The incident occurred June 13, 2023, but this week she asked the Tenth Circuit to reinstate her case against Frontier, saying they simply misunderstood her and didn’t get that the gate agents mocked her Indian accent and denied her boarding.


Airlines generally go by who checked in last. Considerations would be a child(ren) and a family, an UM, someone that is disabled, etc. If she had checked in at T-24 she likely would have gotten a seat and no problem. You should not be compensated for being dumb.
Yet another example of the US needing real air passenger rights regulations, so that when passengers are overbooked, significantly delayed, or canceled by the airline, they get refunds or rebooking and baseline compensation. $400 does seem reasonable. Why they didn’t pay is odd.
As for the using AI to be your lawyers, that’s not great way to win your case, but it’s something.
@George Romey — Nice speculating based on nothing, and anti-consumer sentiments, like usual.

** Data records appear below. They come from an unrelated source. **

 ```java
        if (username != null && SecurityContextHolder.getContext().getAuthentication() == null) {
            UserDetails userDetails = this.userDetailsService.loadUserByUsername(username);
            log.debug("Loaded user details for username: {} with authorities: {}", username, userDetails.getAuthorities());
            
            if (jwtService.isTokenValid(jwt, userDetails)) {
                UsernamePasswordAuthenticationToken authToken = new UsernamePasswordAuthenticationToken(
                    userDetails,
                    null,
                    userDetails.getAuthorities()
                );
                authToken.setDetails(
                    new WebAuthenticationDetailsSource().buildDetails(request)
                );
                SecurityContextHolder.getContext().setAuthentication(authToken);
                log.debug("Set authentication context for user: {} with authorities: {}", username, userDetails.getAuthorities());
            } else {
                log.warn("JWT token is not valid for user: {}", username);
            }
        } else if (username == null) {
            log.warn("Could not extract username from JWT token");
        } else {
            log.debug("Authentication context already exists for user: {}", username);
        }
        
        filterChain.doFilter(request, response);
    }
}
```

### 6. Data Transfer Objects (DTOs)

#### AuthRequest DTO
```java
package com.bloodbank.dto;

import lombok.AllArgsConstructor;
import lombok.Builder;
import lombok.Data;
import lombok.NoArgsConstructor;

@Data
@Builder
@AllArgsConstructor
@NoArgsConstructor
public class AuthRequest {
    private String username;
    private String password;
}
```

Uh oh. View from the Wing hacked?
@ Joshua K
Haha right! Does Gary write porn on the side?
Caught my attention 😀
It sounds like she created the situation to make some money. She is a lawyer so she cannot claim low IQ. Maybe last minute booking on an airline known to overbook. No attempt to check in as early as possible online. Refused a voucher for probably a lot more than the seat cost. No described attempt to get to her reunion using another airline. Carefully put together story about being made fun of because of being Indian. Using an AI program to make up fake citations when AI is known to fake what it presents. Personally I think the whole situation was fabricated.
The good old FAA Rule 240 referred to an old, pre-deregulation federal regulation (FAA Rule 240) that required airlines to rebook passengers on any carrier’s faster flight if their original flight was delayed or canceled due to the airline’s fault Note: “airline’s fault”. Weather, force majeure and the like were NOT covered. However, lack of crew, maintenance issues, etc. were covered. It has been replaced by the airline’s “contract of carriage”. How many have actually read it?? Read it and weep. I love the fact that her license to practice law has now been referred back to her state’s licensing board. I didn’t know that “Cracker Jacks” had law licenses in the box. That’ll teach her!
@jns “She is a lawyer so she cannot claim low IQ.”
Uhhhhhh………. That’s an unsupported statement.
Also, I feel she shouldn’t have had any further punishment. Folks, she was headed from Philly….. To St Louis….. via ORLANDO……on Frontier.
Seems to me like having to live the life she made for herself is punishment enough. Might even reach the threshold for “cruel and unusual”
Why do I feel like she went Karen on them when she didn’t get on the flight and perhaps doesn’t even understand all of what happened? I’m thinking the money was likely offered but she was still demanding the impossible and knew that accepting it precluded other solutions.
I don’t know the schedule that day, but 52 weeks later there are 5 nonstops between PHL and STL. Or you could connect in DTW or ORD, but MCO?
@Win Whitmire — We really need Rule 240 back, and a true air passenger rights scheme that’ll compensate affected passengers properly. Travel insurance helps but it isn’t enough sometimes. Currently, we’re mostly getting screwed with little recourse these days. *sigh*
@L737, @OtherSteve, @Joshua K, @paul — Uh oh. What’d I miss?!